[FOM] formal proofs
Freek Wiedijk
freek at cs.ru.nl
Fri Oct 31 05:20:29 EDT 2014
Dear Tim,
>>[...] and Flyspeck used HOL. Neither of them used ZFC [...]
I consider HOL a subsystem of ZFC. That's not entirely
true, as the HOL systems (with the exception of IMPS?) have
a Hilbert choice operator, and ZFC hasn't. But apart from
that, the HOL world is just the V_{omega+omega} fragment
of ZFC. A countable tower of power sets starting from omega.
Given a choice function for that part of the ZFC world,
there is a very natural embedding of the HOL terms into ZFC.
And the existence of such a choice function is provable
in ZFC.
>Yes; perhaps I should have introduced not just a two-way
>distinction between "traditional foundations" and
>"HoTT foundations" but a three-way distinction between
>"traditional set-theoretic foundations," "traditional
>type-theoretic foundations" (including Coq and HOL) and
>"HoTT foundations"?
Despite its types, I would put HOL in the set-theoretic
division of this three-way classification. In HOL there's
no Curry-Howard isomorphism whatsoever, everything is very
classical, and (as I already said) we're just in a subsystem
of ZFC,
John Harrison does consider HOL "type theory", though,
because of the lambda terms/types on the formula level.
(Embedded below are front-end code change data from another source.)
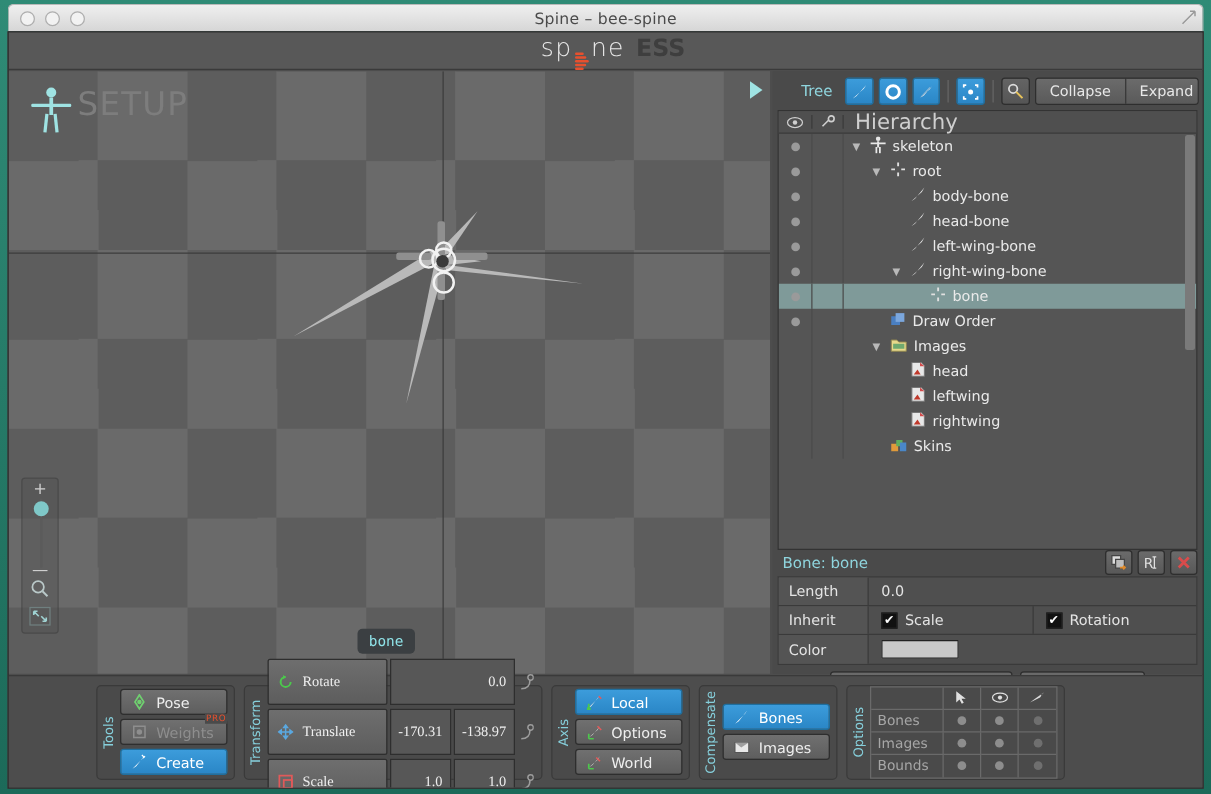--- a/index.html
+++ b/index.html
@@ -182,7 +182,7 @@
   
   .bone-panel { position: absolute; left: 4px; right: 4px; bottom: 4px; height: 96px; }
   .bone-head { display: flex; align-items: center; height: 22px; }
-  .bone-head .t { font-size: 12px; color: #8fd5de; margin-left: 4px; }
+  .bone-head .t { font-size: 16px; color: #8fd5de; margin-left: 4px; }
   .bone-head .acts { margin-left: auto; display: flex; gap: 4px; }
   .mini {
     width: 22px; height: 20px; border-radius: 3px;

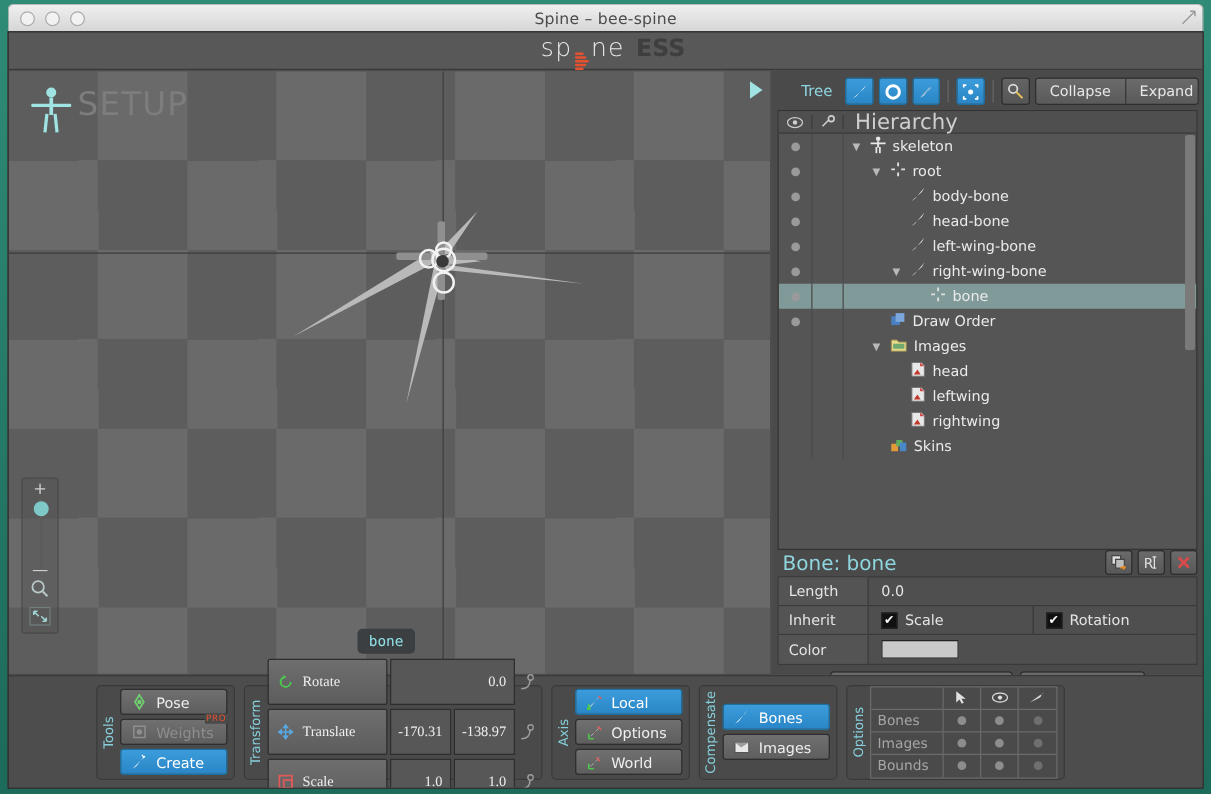--- a/index.html
+++ b/index.html
@@ -241,7 +241,7 @@
     position: absolute; right: -1px; top: -5px; font-size: 7px; color: #e8502e;
     background: #4a4a4a; padding: 0 1px; letter-spacing: .5px;
   }
-  .xrow { display: flex; align-items: stretch; gap: 2px; height: 37px; font-family: Liberation Serif, serif; }
+  .xrow { display: flex; align-items: stretch; gap: 2px; height: 15px; }
   .xlab {
     width: 96px; border-radius: 2px; border: 1px solid #2e2e2e;
     background: linear-gradient(#6e6e6e,#5d5d5d);

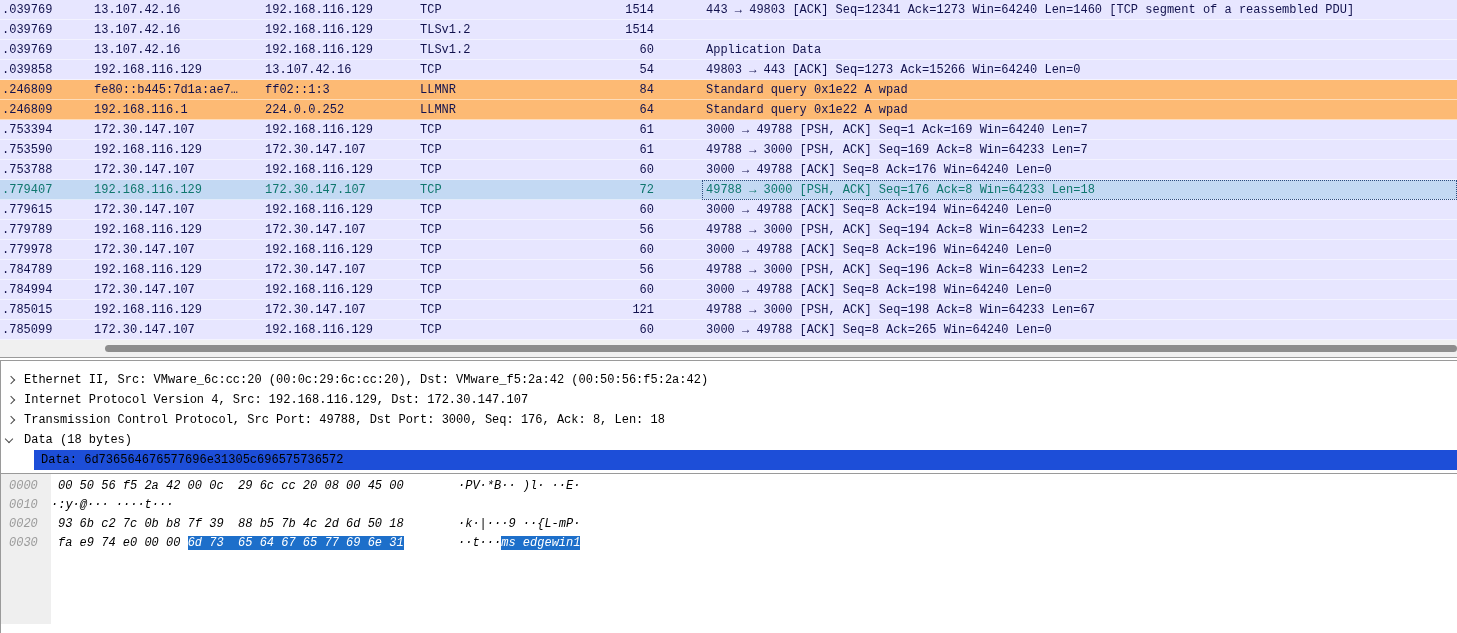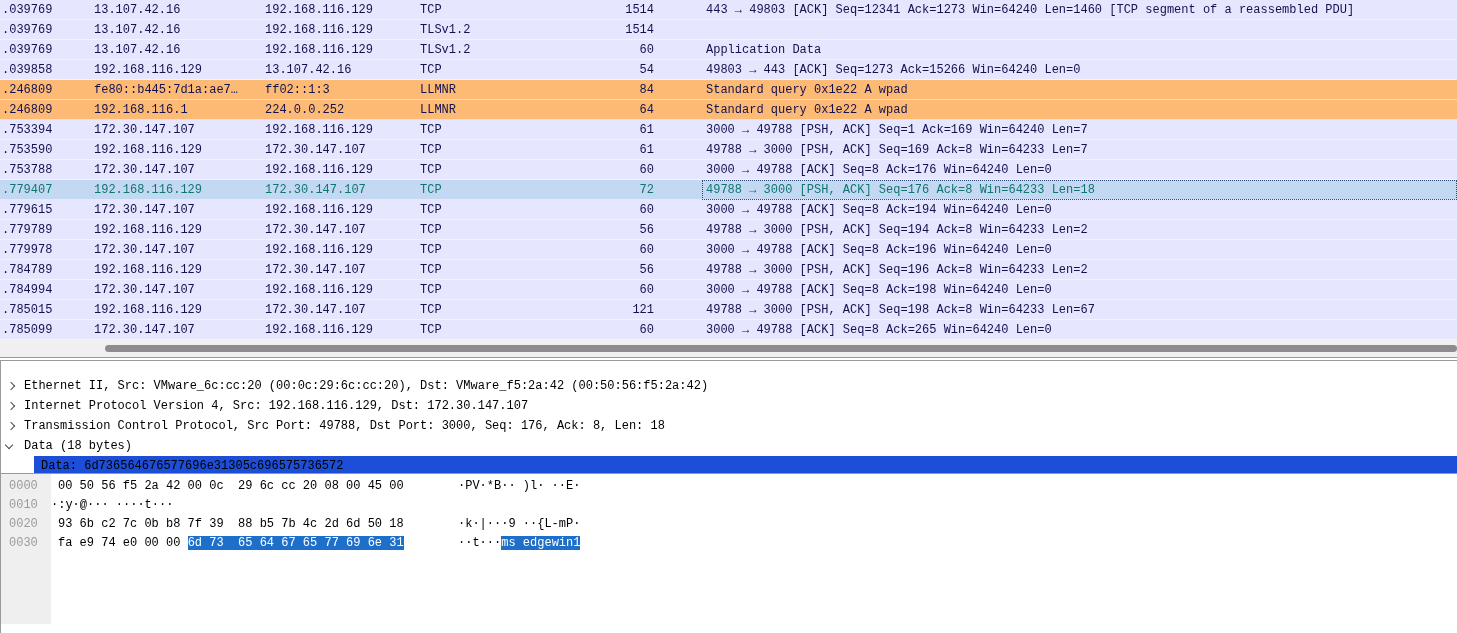--- a/index.html
+++ b/index.html
@@ -27,7 +27,7 @@
   
   .details{position:absolute;top:360px;left:0;right:0;height:110px;background:#fff;color:#000;
            border-top:1px solid #9a9a9a;border-bottom:1px solid #9a9a9a;border-left:1px solid #9a9a9a;
-           padding-top:15px;overflow:hidden;box-sizing:content-box;}
+           padding-top:9px;overflow:hidden;box-sizing:content-box;}
   .drow{position:relative;height:20px;line-height:20px;padding-left:23px;white-space:pre;overflow:hidden;}
   .drow.ind{padding-left:7px;margin-left:33px;}
   .drow.dsel{background:#1d4ed8;}

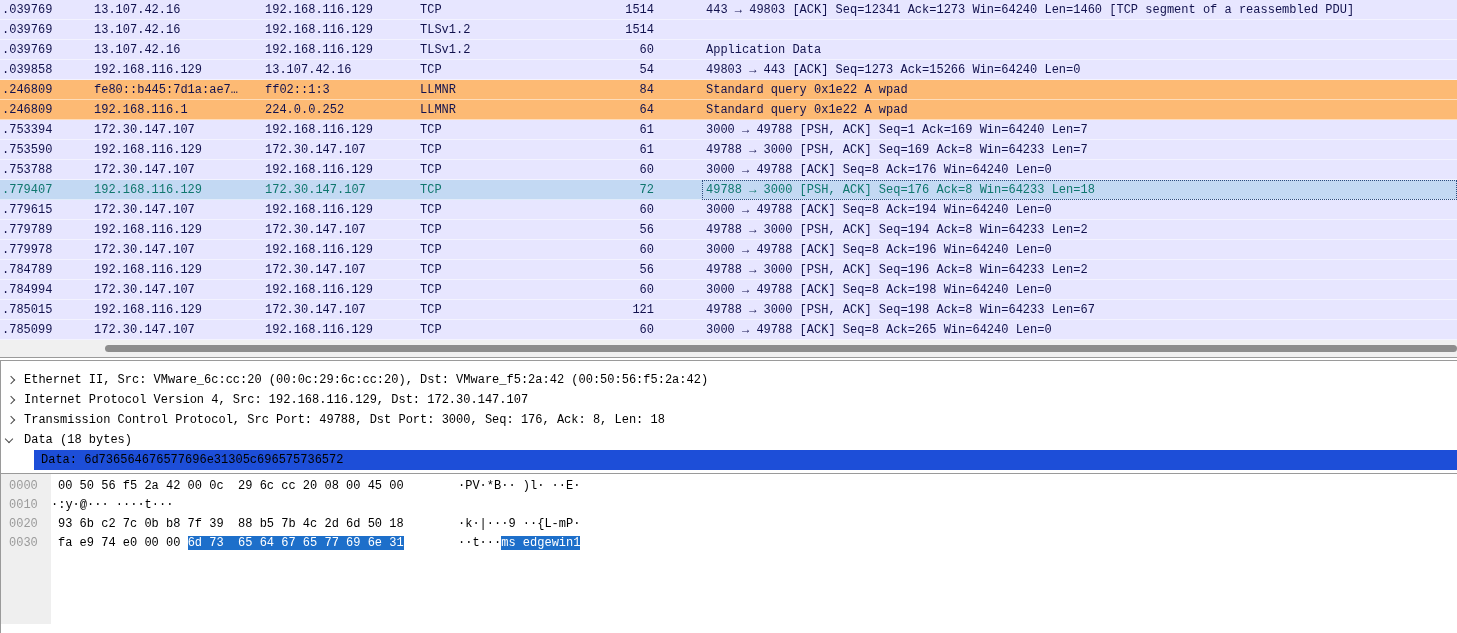--- a/index.html
+++ b/index.html
@@ -41,7 +41,7 @@
   .hexpane{position:absolute;top:473px;left:0;right:0;bottom:0;background:#fff;
            border-top:1px solid #9a9a9a;border-left:1px solid #9a9a9a;}
   .offstrip{position:absolute;left:0;top:0;width:50px;height:150px;background:#efefef;}
-  .hexrows{position:absolute;left:0;top:3px;right:16px;}
+  .hexrows{position:absolute;left:0;top:3px;right:16px;font-style:italic;}
   .hrow{display:flex;height:19px;line-height:19px;white-space:pre;color:#000;}
   .off{width:50px;padding-left:8px;box-sizing:border-box;color:#9b9b9b;}
   .hbytes{margin-left:7px;width:400px;}

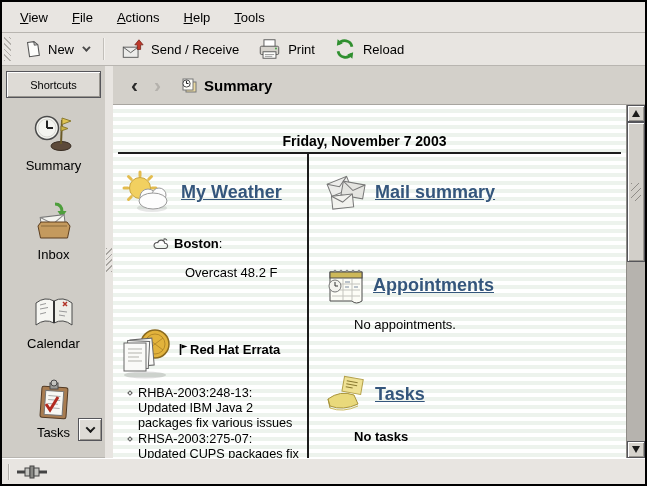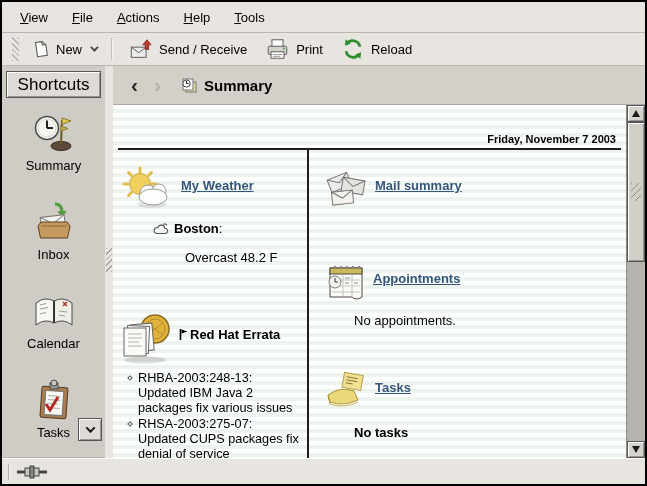--- a/index.html
+++ b/index.html
@@ -15,7 +15,7 @@
   .menu-item-label::first-letter { text-decoration:underline; }
 
   
-  .toolbar { height:33px; display:flex; align-items:center; background:#e8e5e1; border-bottom:1px solid #b8b5b0; padding-left:8px; flex:none; }
+  .toolbar { height:33px; display:flex; align-items:center; background:#e8e5e1; border-bottom:1px solid #b8b5b0; padding-left:0; flex:none; }
   .tb-grip { width:7px; height:24px; margin:0 4px 0 2px; background:repeating-linear-gradient(45deg,#b3b0ab 0 1px,transparent 1px 4px); }
   .tb-btn { display:flex; align-items:center; gap:6px; padding:2px 8px; height:28px; background:transparent; border:1px solid transparent; }
   .tb-sep { width:2px; height:22px; background:#c2bfba; border-right:1px solid #f4f2ef; margin:0 6px; }

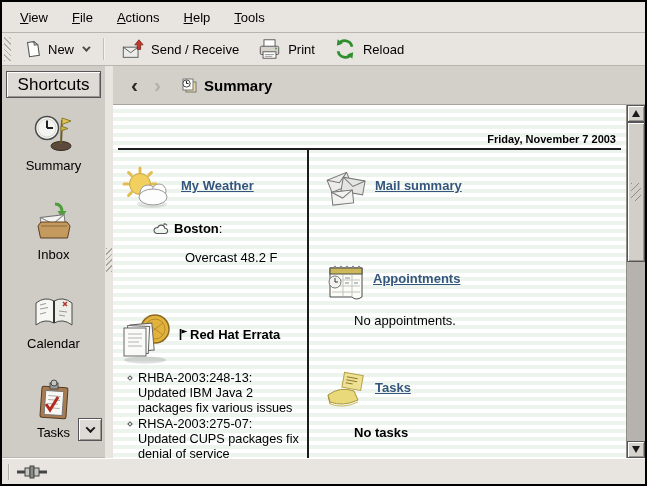--- a/index.html
+++ b/index.html
@@ -26,7 +26,7 @@
 
   
   .sidebar { width:103px; background:#cfccc6; flex:none; display:flex; flex-direction:column; align-items:center; overflow:hidden; }
-  .shortcuts-btn { width:95px; height:27px; margin-top:5px; background:#dedbd6; border:1px solid #55555a; box-shadow:inset 1px 1px 0 #fff, inset -1px -1px 0 #98958f; font-family:inherit; font-size:17px; color:#000; }
+  .shortcuts-btn { width:95px; height:27px; margin-top:5px; background:#dedbd6; border:1px solid #55555a; box-shadow:inset 1px 1px 0 #fff, inset -1px -1px 0 #98958f; font-family:inherit; font-size:11px; color:#000; }
   .shortcut-item { width:100%; display:flex; flex-direction:column; align-items:center; margin-top:13px; margin-bottom:14px; cursor:default; }
   .shortcut-item .sicon { width:44px; height:44px; }
   .shortcut-item .slabel { margin-top:3px; font-size:13px; }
But for me "type theory" implies the Curry-Howard isomorphism
and the constructivity/predicativity/intensionality that
naturally comes with that.
In that sense HoTT is very much type theory (it is
constructive/predicative/intensional, right?), and therefore
maybe formalizing a model of HoTT in ZFC and then just "doing
HoTT" in that doesn't really do it justice. If would give
you all the nice homotopy theory, but only classically, and
in that sense would be different from working in actual HoTT.